Il segretario di Stato John Kerry ieri è stato durissimo, accusando Mosca di aver pagato i separatisti e di aver fomentato i disordini «in un illegale e illegittimo sforzo di destabilizzare uno Stato sovrano». Insomma, come dicono anche le autorità di Kiev, Vladimir Putin starebbe ripetendo la tattica adoperata in Crimea: qualche centinaio di separatisti che dichiarano la Repubblica indipendente del Donbass e chiedono un referendum sull’annessione alla Russia; quindi l’intervento delle truppe ammassate da settimane alla frontiera con l’Ucraina.
Ma questa volta Mosca verrebbe chiamata a pagare un prezzo molto alto, secondo quanto ha detto Kerry al Senato americano. Usa ed Europa sarebbero d’accordo su nuove sanzioni che colpirebbero il settore energetico, quello bancario e quello minerario. La Nato e il Pentagono intanto sostengono questa posizione parlando di rafforzamento dell’apparato difensivo e di possibile invio di nuove truppe Usa in Europa, dopo vent’anni di continue riduzioni.

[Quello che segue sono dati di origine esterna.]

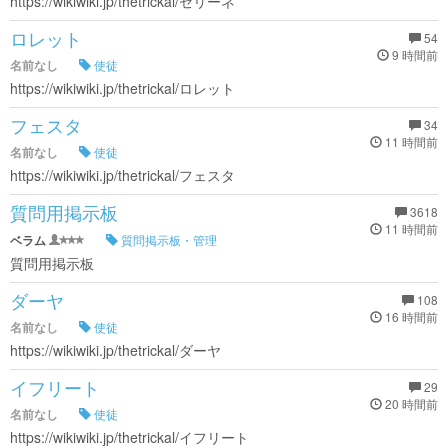
https://wikiwiki.jp/thetrickal/セリーネ
ロレット
54
9 時間前
名前なし
使徒
https://wikiwiki.jp/thetrickal/ロレット
フェスタ
34
11 時間前
名前なし
使徒
https://wikiwiki.jp/thetrickal/フェスタ
質問用掲示板
3618
11 時間前
ベラム
質問掲示板・管理
質問用掲示板
ダーヤ
108
16 時間前
名前なし
使徒
https://wikiwiki.jp/thetrickal/ダーヤ
イフリート
29
20 時間前
名前なし
使徒
https://wikiwiki.jp/thetrickal/イフリート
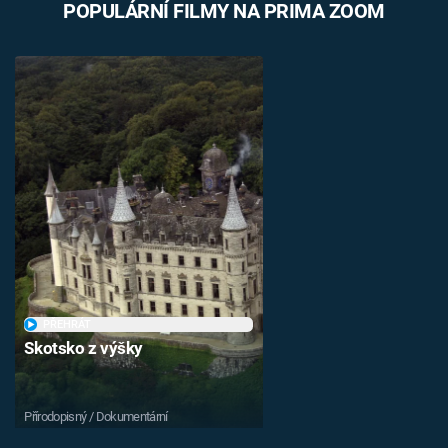
POPULÁRNÍ FILMY NA PRIMA ZOOM
PŘEHRÁT
Skotsko z výšky
Přírodopisný / Dokumentární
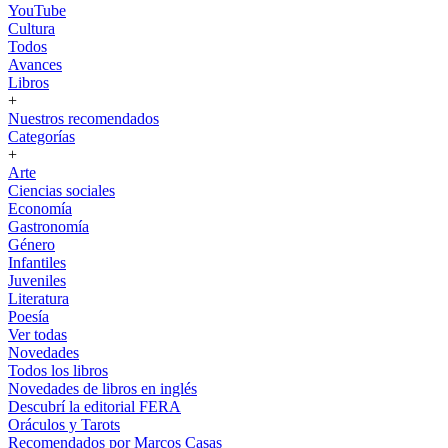
YouTube
Cultura
Todos
Avances
Libros
+
Nuestros recomendados
Categorías
+
Arte
Ciencias sociales
Economía
Gastronomía
Género
Infantiles
Juveniles
Literatura
Poesía
Ver todas
Novedades
Todos los libros
Novedades de libros en inglés
Descubrí la editorial FERA
Oráculos y Tarots
Recomendados por Marcos Casas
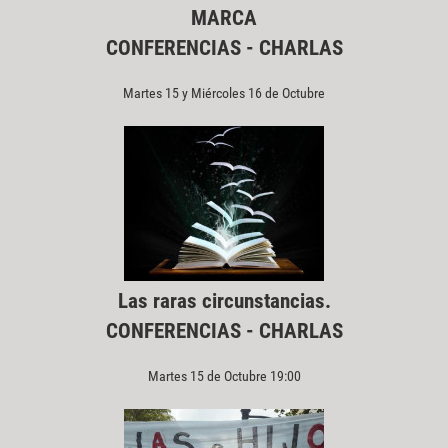
MARCA
CONFERENCIAS - CHARLAS
Martes 15 y Miércoles 16 de Octubre
Las raras circunstancias.
CONFERENCIAS - CHARLAS
Martes 15 de Octubre 19:00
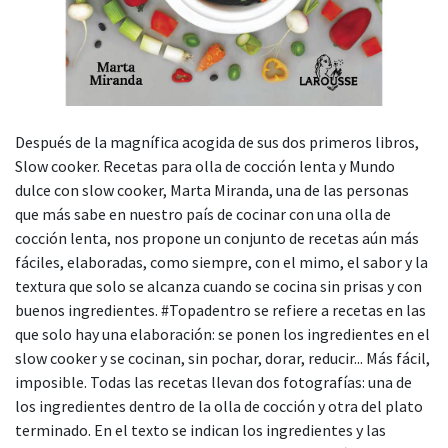
Después de la magnífica acogida de sus dos primeros libros,
Slow cooker. Recetas para olla de cocción lenta y Mundo
dulce con slow cooker, Marta Miranda, una de las personas
que más sabe en nuestro país de cocinar con una olla de
cocción lenta, nos propone un conjunto de recetas aún más
fáciles, elaboradas, como siempre, con el mimo, el sabor y la
textura que solo se alcanza cuando se cocina sin prisas y con
buenos ingredientes. #Topadentro se refiere a recetas en las
que solo hay una elaboración: se ponen los ingredientes en el
slow cooker y se cocinan, sin pochar, dorar, reducir... Más fácil,
imposible. Todas las recetas llevan dos fotografías: una de
los ingredientes dentro de la olla de cocción y otra del plato
terminado. En el texto se indican los ingredientes y las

Nei prossimi giorni, comunque, è previsto un incontro che potrebbe riportare in primo piano la diplomazia. Infatti Kerry dovrebbe incontrarsi con il suo omologo russo Sergej Lavrov, con un rappresentante europeo e con le autorità ucraine. Mosca preme perché anche le regioni dell’Est abbiano una voce in capitolo nella discussione sulle riforme costituzionali che Kiev ha in programma. Da un lato si tratta di una richiesta comprensibile, visto che nella capitale ucraina oramai la parte russofona del Paese non è più rappresentata dopo la fuga dell’ex presidente Viktor Yanukovich. Dall’altro potrebbe essere un tentativo di accreditare l’Est come entità politica autonoma.
Per la ripresa del dialogo spingono anche diversi Paesi europei, tra i quali Italia, Germania e Francia. Il presidente François Hollande ha lanciato un appello «a evitare tutte le azioni, dirette o indirette, suscettibili di alimentare le tensioni». Certamente un invito alla Russia che ha solo finto di ridurre il contingente militare schierato, ma anche probabilmente una richiesta a Washington di abbassare i toni. Quei toni che Mosca giudica «da Guerra fredda».

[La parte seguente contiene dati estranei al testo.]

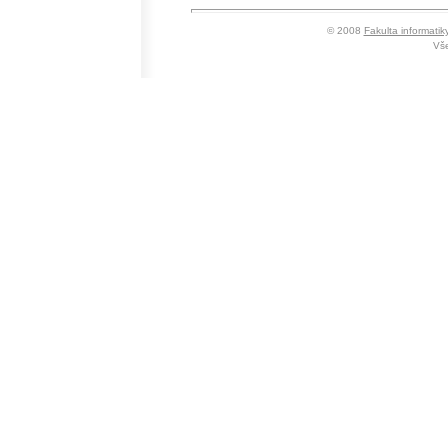
© 2008
Fakulta informatik
Vše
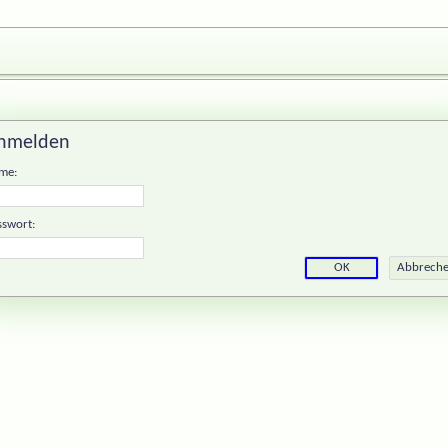
nmelden
me:
sswort:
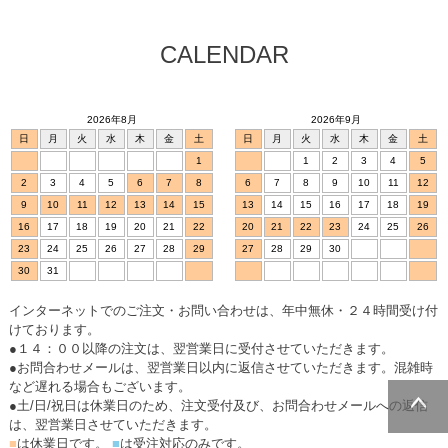
CALENDAR
2026年8月
2026年9月
日
月
火
水
木
金
土
日
月
火
水
木
金
土
1
1
2
3
4
5
2
3
4
5
6
7
8
6
7
8
9
10
11
12
9
10
11
12
13
14
15
13
14
15
16
17
18
19
16
17
18
19
20
21
22
20
21
22
23
24
25
26
23
24
25
26
27
28
29
27
28
29
30
30
31
インターネットでのご注文・お問い合わせは、年中無休・２４時間受け付
けております。
●１４：００以降の注文は、翌営業日に受付させていただきます。
●お問合わせメールは、翌営業日以内に返信させていただきます。混雑時
など遅れる場合もございます。
●土/日/祝日は休業日のため、注文受付及び、お問合わせメールへの返信
は、翌営業日させていただきます。
ページトッ
■
は休業日です。
■
は受注対応のみです。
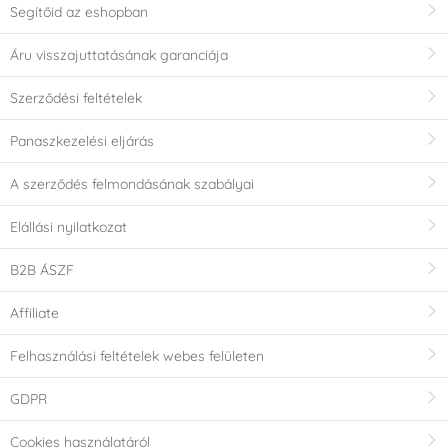
Segítőid az eshopban
Áru visszajuttatásának garanciája
Szerződési feltételek
Panaszkezelési eljárás
A szerződés felmondásának szabályai
Elállási nyilatkozat
B2B ÁSZF
Affiliate
Felhasználási feltételek webes felületen
GDPR
Cookies használatáról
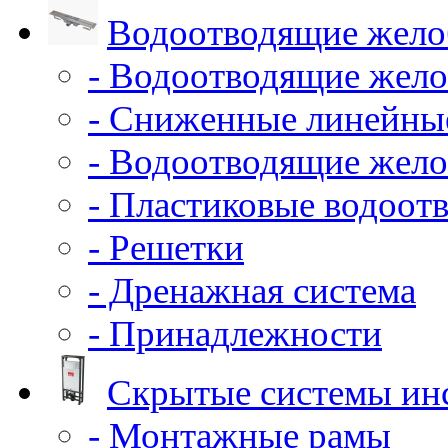
Водоотводящие жело
- Водоотводящие жело
- Сниженные линейны
- Водоотводящие жело
- Пластиковые водоот
- Решетки
- Дренажная система
- Принадлежности
Скрытые системы ин
- Монтажные рамы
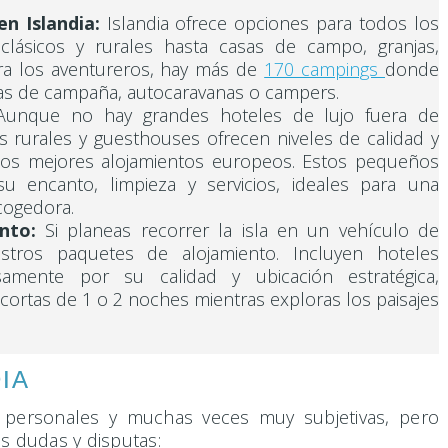
n Islandia:
Islandia ofrece opciones para todos los
clásicos y rurales hasta casas de campo, granjas,
ra los aventureros, hay más de
170 campings
donde
das de campaña, autocaravanas o campers.
unque no hay grandes hoteles de lujo fuera de
s rurales y guesthouses ofrecen niveles de calidad y
los mejores alojamientos europeos. Estos pequeños
u encanto, limpieza y servicios, ideales para una
acogedora.
nto:
Si planeas recorrer la isla en un vehículo de
estros paquetes de alojamiento. Incluyen hoteles
samente por su calidad y ubicación estratégica,
 cortas de 1 o 2 noches mientras exploras los paisajes
IA
s personales y muchas veces muy subjetivas, pero
s dudas y disputas:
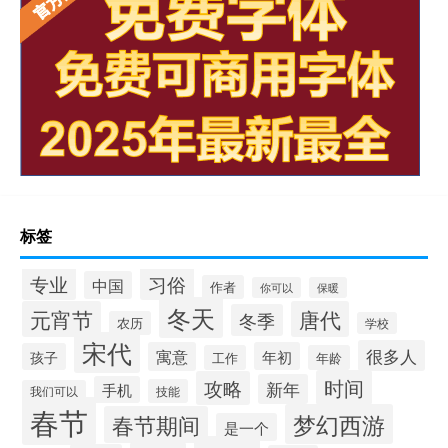
标签
专业
习俗
中国
作者
你可以
保暖
冬天
元宵节
唐代
冬季
农历
学校
宋代
很多人
寓意
年初
孩子
工作
年龄
时间
攻略
新年
手机
技能
我们可以
春节
梦幻西游
春节期间
是一个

Le occupazioni a Kharkiv, Luhansk e Donetsk sono partite mentre a Kiev si dissolveva il partito delle Regioni, quello che di fronte alle divisioni fra i pro-occidentali era riuscito a far eleggere Yanukovich nelle ultime presidenziali. Oggi l’Est del Paese non ha la capacità di imporre un suo candidato, anche perché gli oligarchi che controllano l’economia sono a loro volta spaccati. Così è iniziata l’azione degli indipendentisti.
Dopo la liberazione da parte delle autorità di edifici pubblici in due delle tre città, ieri Kiev ha accusato gli uomini asserragliati nella sede dei servizi segreti a Luhansk di aver minato l’edificio e di trattenere contro la loro volontà 60 ostaggi. Ma gli indipendentisti hanno negato con forza: «Non ne abbiamo bisogno». Ora si attende la prossima mossa di Mosca, che potrebbe riguardare le forniture di gas all’Ucraina. Putin ha convocato una riunione con i suoi fedelissimi per decidere su questo punto. Non è escluso un nuovo taglio del metano.